Optimisation of the extraction process of naringin dihydrochalcone and its effect on reducing blood lipid levels in vitro

Response surface methodology (RSM) was used to optimize the extraction process of naringin. The central component design included three parameters of extraction, namely, temperature (X1), solid-liquid ratio (X2), and extraction time (X3). The optimum extraction temperature was 67?; the ratio of material to liquid was 54:1mL/g, and the extraction time was 2.8h. According to the best extraction conditions, naringin was processed to verify the accuracy of the model. Five parallel experiments were set up, and a yield of 32.48 mg/g naringin was obtained, that was equivalent to the predicted yield of 32.56 mg/g. Naringin was purified to obtain naringin-refined products using DM101 macroporous adsorption resin. Naringin dihydrochalcone was synthesized following catalytic hydrogenation of purified naringin. The structures of naringin and naringin dihydrochalcone were determined via Fourier infrared spectrometer and nuclear magnetic resonance spectrometry. Evaluate the ability of naringin dihydrochalcone to bind with glycine bile sodium and bovine bile sodium by simulating the gastrointestinal environment in vitro.

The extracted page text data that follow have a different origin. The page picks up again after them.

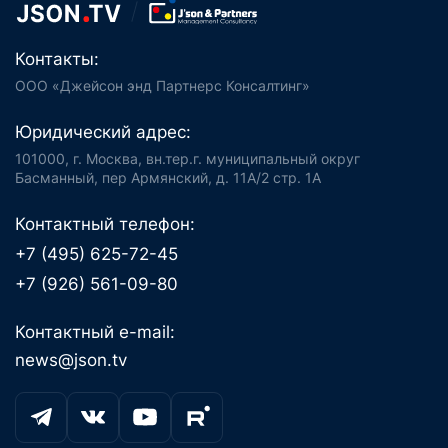
Контакты:
ООО «Джейсон энд Партнерс Консалтинг»
Юридический адрес:
101000, г. Москва, вн.тер.г. муниципальный округ
Басманный, пер Армянский, д. 11А/2 стр. 1А
Контактный телефон:
+7 (495) 625-72-45
+7 (926) 561-09-80
Контактный e-mail:
news@json.tv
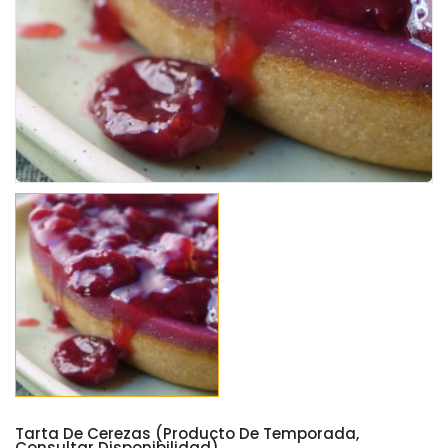
Tarta De Cerezas (producto De Temporada,
Consultar Disponibilidad)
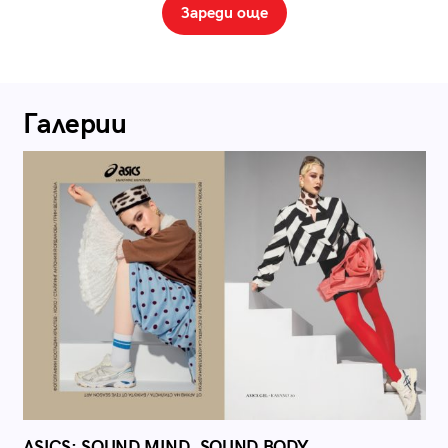
Зареди още
Галерии
ASICS: SOUND MIND, SOUND BODY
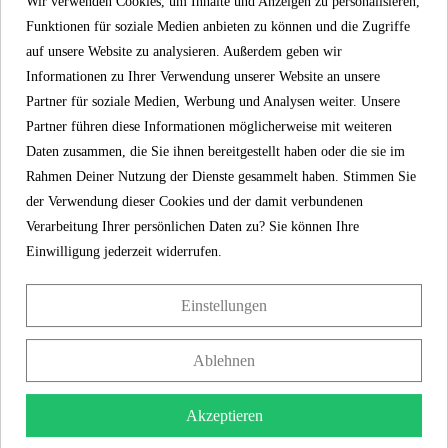
Wir verwenden Cookies, um Inhalte und Anzeigen zu personalisieren,
Klobrille garantiert.
Funktionen für soziale Medien anbieten zu können und die Zugriffe
auf unsere Website zu analysieren. Außerdem geben wir
Informationen zu Ihrer Verwendung unserer Website an unsere
SCHÜTTE
EIGENSCHAFTEN
Partner für soziale Medien, Werbung und Analysen weiter. Unsere
Partner führen diese Informationen möglicherweise mit weiteren
Daten zusammen, die Sie ihnen bereitgestellt haben oder die sie im
Shop aus Deutschland
Rahmen Deiner Nutzung der Dienste gesammelt haben. Stimmen Sie
der Verwendung dieser Cookies und der damit verbundenen
Material
MDF
Verarbeitung Ihrer persönlichen Daten zu? Sie können Ihre
Einwilligung jederzeit widerrufen.
Farbe
Motiv
Einstellungen
Absenkautomatik
Ja
Ablehnen
Schnellbefestigung
Nein
Akzeptieren
Gewicht
2,8 Kg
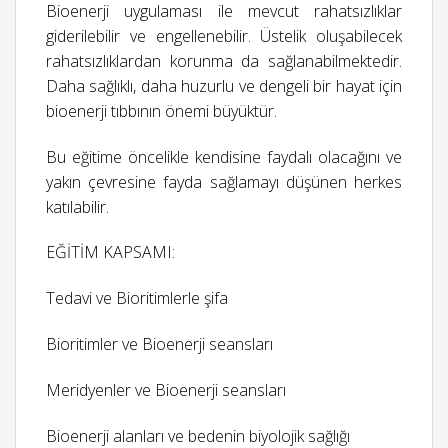
Bioenerji uygulaması ile mevcut rahatsızlıklar
giderilebilir ve engellenebilir. Üstelik oluşabilecek
rahatsızlıklardan korunma da sağlanabilmektedir.
Daha sağlıklı, daha huzurlu ve dengeli bir hayat için
bioenerji tıbbının önemi büyüktür.
Bu eğitime öncelikle kendisine faydalı olacağını ve
yakın çevresine fayda sağlamayı düşünen herkes
katılabilir.
EĞİTİM KAPSAMI:
Tedavi ve Bioritimlerle şifa
Bioritimler ve Bioenerji seansları
Meridyenler ve Bioenerji seansları
Bioenerji alanları ve bedenin biyolojik sağlığı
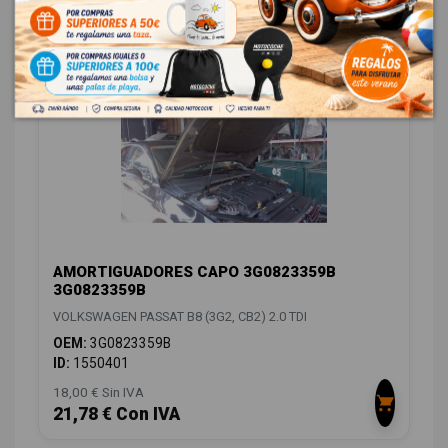
146,00 € Sin IVA
176,66 € Con IVA
AMORTIGUADORES CAPO 3G0823359B
3G0823359B
VOLKSWAGEN PASSAT B8 (3G2, CB2) 2.0 TDI
OEM:
3G0823359B
ID:
1550401
18,00 € Sin IVA
21,78 € Con IVA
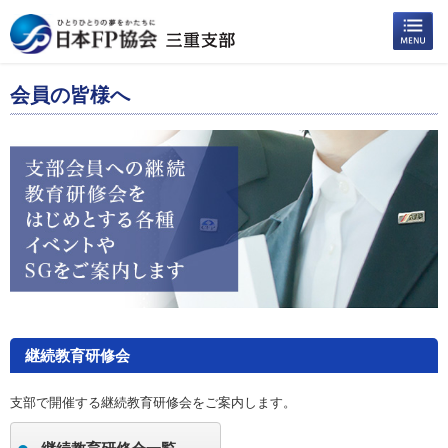
会員の皆様へ
継続教育研修会
支部で開催する継続教育研修会をご案内します。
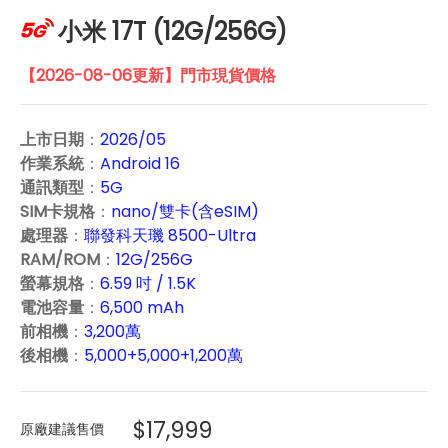
小米 17T (12G/256G)
【2026-08-06更新】門市現貨價格
上市日期
：
2026/05
作業系統
：
Android 16
通訊類型
：
5G
SIM卡規格
：
nano/雙卡(含eSIM)
處理器
：
聯發科天璣 8500-Ultra
RAM/ROM
：
12G/256G
螢幕規格
：
6.59 吋 / 1.5K
電池容量
：
6,500 mAh
前相機
：
3,200萬
後相機
：
5,000+5,000+1,200萬
$17,999
原廠建議售價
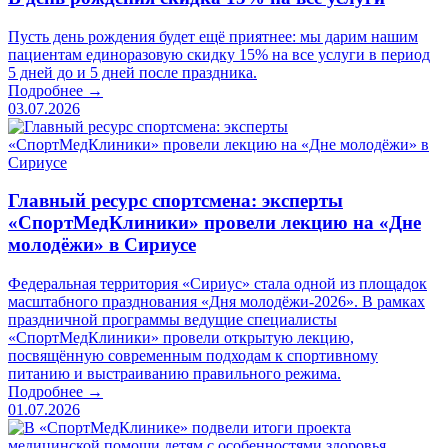
Пусть день рождения будет ещё приятнее: мы дарим нашим
пациентам единоразовую скидку 15% на все услуги в период
5 дней до и 5 дней после праздника.
Подробнее →
03.07.2026
Главный ресурс спортсмена: эксперты
«СпортМедКлиники» провели лекцию на «Дне
молодёжи» в Сириусе
Федеральная территория «Сириус» стала одной из площадок
масштабного празднования «Дня молодёжи-2026». В рамках
праздничной программы ведущие специалисты
«СпортМедКлиники» провели открытую лекцию,
посвящённую современным подходам к спортивному
питанию и выстраиванию правильного режима.
Подробнее →
01.07.2026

Further focusing on HepG2 cells, a high cholesterol induced high-fat HepG2 cell model was established. We measured the effects of different concentrations of naringin dihydrochalcone on intracellular lipids in denatured HepG2 cells and further validated the lipid-lowering effect of naringin at the cellular level. The results showed that naringin dihydrochalcone has potential application in functional foods for lowering blood lipids. ### Competing Interest Statement The authors have declared no competing interest.